António Félix da Costa foi finalmente confirmado como piloto da Techeetah. Um segredo “mal guardado” que finalmente foi revelado. O piloto falou ao AutoSport e revelou alguns detalhes desta surpreendente mudança.
Félix da Costa começou por explicar como surgiu a oportunidade e o que sentiu quando teve de tomar a decisão. Curiosamente o “catalisador” desta mudança foi… Jéan-Éric Vergne:
“A história da minha ida para a Techeetah é muito engraçada. Há coisas que não posso contar, mas o que posso dizer é que isto tudo parte do Jean-Éric Vergne e de uma conversa que tive como ele. Acho que ele se surpreendeu com a importância de ter uma boa relação com o colega de equipa, o que ele tinha com o André Lotterer. Ele e a equipa não queriam que o Lotterer saísse, mas como ele acabou por sair, o Vergne fez força para ter como colega de equipa alguém com quem sabia que podia ter uma boa relação. A partir daí iniciaram-se os contactos e começou outra “guerra” que foi a desvinculação da BMW, não só a nível contratual, mas acima de tudo a nível psicológico, com a tomada da decisão de sair. A BMW é uma marca enorme, conhecida em todo o mundo, com possibilidades infinitas. Foi complicado dizer que não a uma marca assim, onde fui feliz, ainda para mais com contrato corrente. Foi muito complicado. É uma história engraçada e espero um dia escrever um livro sobre isto.”
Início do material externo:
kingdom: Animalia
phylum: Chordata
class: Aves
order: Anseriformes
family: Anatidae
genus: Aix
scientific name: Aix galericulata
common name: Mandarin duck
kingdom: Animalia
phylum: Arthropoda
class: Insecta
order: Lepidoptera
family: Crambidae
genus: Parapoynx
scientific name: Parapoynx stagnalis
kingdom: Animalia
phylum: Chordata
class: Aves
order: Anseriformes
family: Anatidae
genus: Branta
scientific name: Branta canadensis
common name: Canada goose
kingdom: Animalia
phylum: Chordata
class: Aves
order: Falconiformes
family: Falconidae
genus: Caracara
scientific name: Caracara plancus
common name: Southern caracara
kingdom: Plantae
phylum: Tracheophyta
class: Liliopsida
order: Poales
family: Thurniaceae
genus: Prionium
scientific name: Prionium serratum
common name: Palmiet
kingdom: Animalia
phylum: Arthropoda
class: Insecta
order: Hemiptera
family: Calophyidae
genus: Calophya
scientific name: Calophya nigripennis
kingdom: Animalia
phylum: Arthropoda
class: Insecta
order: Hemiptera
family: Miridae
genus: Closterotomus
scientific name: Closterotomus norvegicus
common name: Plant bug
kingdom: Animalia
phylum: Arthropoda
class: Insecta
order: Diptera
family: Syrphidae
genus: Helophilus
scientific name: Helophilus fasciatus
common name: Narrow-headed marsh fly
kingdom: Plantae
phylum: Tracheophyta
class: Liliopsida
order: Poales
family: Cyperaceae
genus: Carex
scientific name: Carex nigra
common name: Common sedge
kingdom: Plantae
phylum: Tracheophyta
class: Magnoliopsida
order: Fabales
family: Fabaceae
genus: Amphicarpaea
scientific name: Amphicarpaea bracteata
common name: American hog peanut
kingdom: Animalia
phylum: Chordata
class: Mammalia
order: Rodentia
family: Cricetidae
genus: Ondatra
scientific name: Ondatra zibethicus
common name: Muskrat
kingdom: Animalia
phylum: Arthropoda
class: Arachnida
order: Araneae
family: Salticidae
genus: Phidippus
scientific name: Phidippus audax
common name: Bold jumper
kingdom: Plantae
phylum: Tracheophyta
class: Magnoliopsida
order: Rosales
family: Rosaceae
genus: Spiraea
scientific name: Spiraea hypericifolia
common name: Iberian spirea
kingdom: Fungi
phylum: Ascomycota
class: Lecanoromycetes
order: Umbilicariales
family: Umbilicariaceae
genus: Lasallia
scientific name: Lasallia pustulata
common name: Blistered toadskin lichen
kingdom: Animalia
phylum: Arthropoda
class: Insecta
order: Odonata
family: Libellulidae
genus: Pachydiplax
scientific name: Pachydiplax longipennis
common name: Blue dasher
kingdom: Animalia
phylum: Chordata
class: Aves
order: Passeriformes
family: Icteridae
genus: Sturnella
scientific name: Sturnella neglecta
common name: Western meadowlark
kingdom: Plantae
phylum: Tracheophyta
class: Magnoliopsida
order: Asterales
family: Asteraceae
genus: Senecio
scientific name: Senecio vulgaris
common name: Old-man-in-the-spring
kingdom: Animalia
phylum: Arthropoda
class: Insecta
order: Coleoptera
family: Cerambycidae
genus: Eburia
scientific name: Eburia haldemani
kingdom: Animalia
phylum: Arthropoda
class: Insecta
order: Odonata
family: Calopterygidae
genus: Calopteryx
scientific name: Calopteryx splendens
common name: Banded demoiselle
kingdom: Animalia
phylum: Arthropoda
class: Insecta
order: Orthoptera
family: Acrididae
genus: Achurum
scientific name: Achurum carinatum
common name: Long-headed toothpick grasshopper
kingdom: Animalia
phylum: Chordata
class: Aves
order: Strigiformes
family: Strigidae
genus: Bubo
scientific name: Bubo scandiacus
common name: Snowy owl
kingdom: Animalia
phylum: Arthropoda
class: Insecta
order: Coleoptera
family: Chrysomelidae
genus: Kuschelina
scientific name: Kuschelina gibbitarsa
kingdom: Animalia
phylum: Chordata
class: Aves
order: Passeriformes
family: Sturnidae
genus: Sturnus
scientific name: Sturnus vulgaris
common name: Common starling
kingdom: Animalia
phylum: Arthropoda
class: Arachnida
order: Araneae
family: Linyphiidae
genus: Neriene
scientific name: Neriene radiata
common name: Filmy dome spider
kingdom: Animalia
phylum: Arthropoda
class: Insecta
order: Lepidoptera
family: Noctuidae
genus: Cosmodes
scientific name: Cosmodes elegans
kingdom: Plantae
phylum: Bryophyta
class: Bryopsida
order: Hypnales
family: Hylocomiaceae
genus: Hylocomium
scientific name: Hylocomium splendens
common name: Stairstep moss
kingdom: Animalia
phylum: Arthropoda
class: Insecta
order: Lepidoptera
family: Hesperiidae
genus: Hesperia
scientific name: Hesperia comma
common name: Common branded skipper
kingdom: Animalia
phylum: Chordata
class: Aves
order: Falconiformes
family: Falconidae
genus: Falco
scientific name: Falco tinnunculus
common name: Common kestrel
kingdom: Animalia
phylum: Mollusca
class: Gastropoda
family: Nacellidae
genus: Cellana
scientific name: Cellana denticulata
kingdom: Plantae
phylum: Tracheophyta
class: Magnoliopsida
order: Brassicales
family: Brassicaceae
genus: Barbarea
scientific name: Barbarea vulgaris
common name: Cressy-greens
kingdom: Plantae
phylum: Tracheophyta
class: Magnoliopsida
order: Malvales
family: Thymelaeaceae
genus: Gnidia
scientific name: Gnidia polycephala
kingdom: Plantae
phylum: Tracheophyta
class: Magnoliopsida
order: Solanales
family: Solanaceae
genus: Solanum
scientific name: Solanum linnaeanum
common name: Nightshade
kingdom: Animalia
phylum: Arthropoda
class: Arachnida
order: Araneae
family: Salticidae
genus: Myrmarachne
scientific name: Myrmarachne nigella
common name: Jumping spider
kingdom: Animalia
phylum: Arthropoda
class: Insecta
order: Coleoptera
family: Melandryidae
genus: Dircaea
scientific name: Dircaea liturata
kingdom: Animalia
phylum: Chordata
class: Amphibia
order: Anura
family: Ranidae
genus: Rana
“Uma das decisões mais difíceis da minha carreira”
Uma troca inesperada e por isso surpreendente mas ponderada com cuidado pelo piloto luso:
“Terá sido uma das decisões mais difíceis da minha carreira, pois tinha um futuro sólido na BMW, já estava há seis anos na marca e com um contrato com mais tempo de duração. Foi uma surpresa para eles e até para mim quando decidi sair. Mas quando comecei a ponderar e a colocar todas as oportunidades e possibilidades no papel foi uma decisão que fez sentido. A DS é também uma grande marca, de um grupo forte como é a PSA e com uma mentalidade vencedora. Basta ver o trabalho no Dakar com a Peugeot, na Fórmula E com a DS, nos ralis com a Citroen… Esta mentalidade e capacidade de vencer está no DNA do grupo todo. Na BMW talvez tenha faltado um pouco deste instinto matador. Não quero que me interpretem mal, pois fui muito feliz com a BMW, a marca deu me muito e serei sempre grato. A BMW tornou-me num piloto profissional e ensinou-me muito, como ser humano, atleta e piloto. A qualidade e as conquistas da marca falam por si e tive sucesso com eles, mas nos últimos anos talvez tenha faltado uma mentalidade diferente. A proposta da DS foi muito boa e depois de muito ponderar, aceitei.”